* [Problem to solve]: Below is a block of entries; repeat exactly the lines starting at the line that contains "fx_px: 1064" and ending at the line that contains "focal_mm: 16", both included.

* [Stored items from a collection]:
┌────────

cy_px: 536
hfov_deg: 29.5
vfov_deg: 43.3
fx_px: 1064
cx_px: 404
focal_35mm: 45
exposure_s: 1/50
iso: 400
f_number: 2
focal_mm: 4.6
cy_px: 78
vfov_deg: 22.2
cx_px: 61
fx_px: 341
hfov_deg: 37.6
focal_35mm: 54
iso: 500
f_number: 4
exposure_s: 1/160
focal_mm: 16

└────────
┌────────

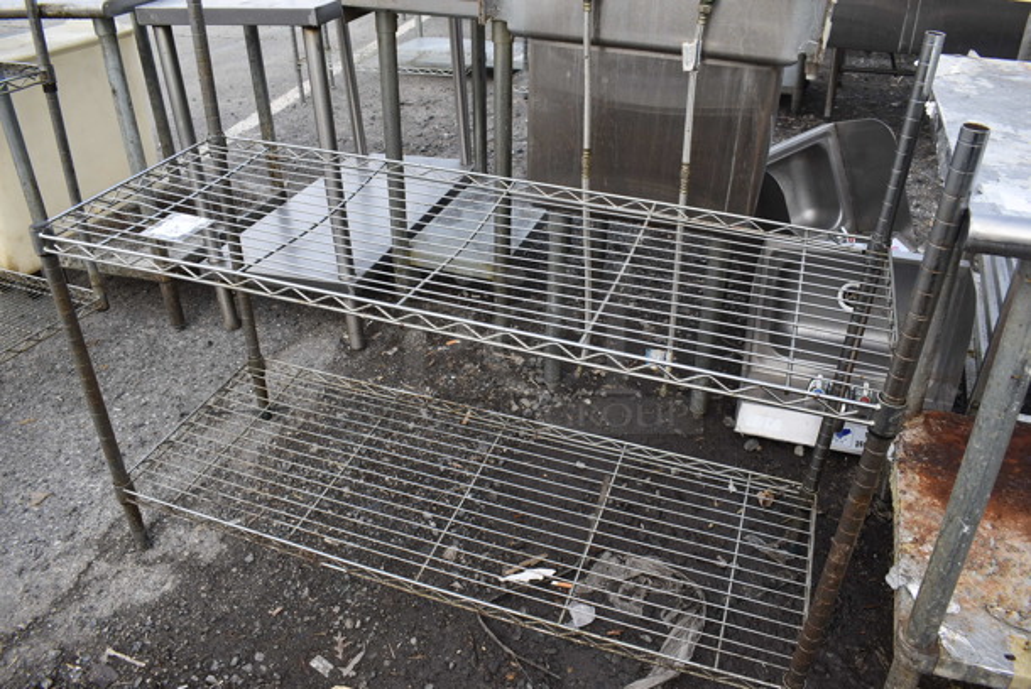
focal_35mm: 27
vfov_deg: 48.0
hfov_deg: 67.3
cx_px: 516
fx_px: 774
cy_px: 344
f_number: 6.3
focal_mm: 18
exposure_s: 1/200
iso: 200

└────────
┌────────

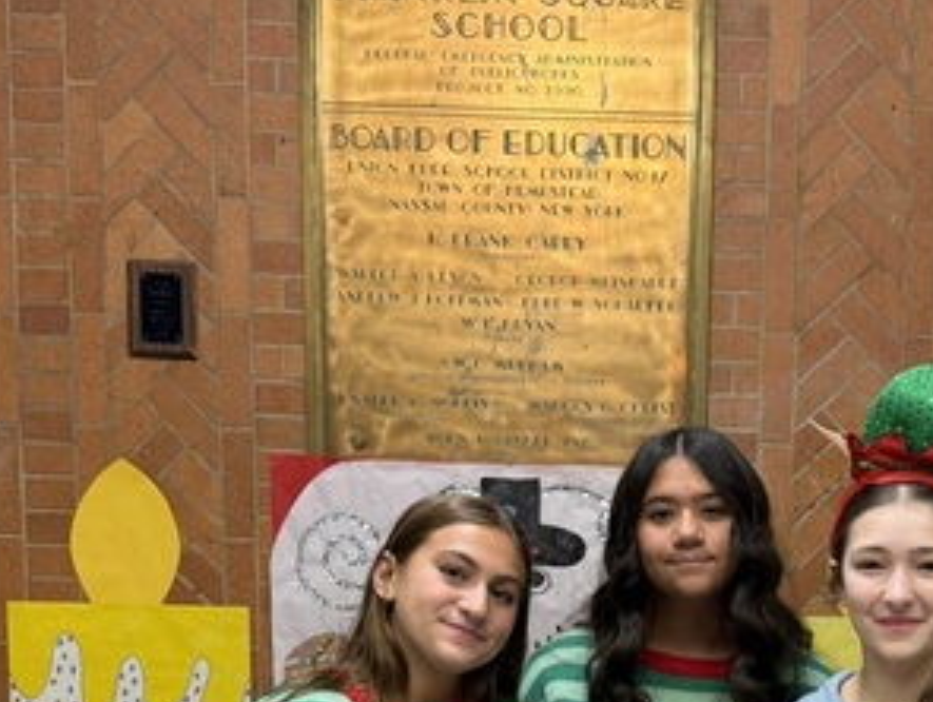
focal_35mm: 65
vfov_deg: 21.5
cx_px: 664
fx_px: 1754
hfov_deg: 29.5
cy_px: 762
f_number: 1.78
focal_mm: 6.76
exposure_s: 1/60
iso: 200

└────────

* [Completed task]:
fx_px: 1064
cx_px: 404
focal_35mm: 45
exposure_s: 1/50
iso: 400
f_number: 2
focal_mm: 4.6
cy_px: 78
vfov_deg: 22.2
cx_px: 61
fx_px: 341
hfov_deg: 37.6
focal_35mm: 54
iso: 500
f_number: 4
exposure_s: 1/160
focal_mm: 16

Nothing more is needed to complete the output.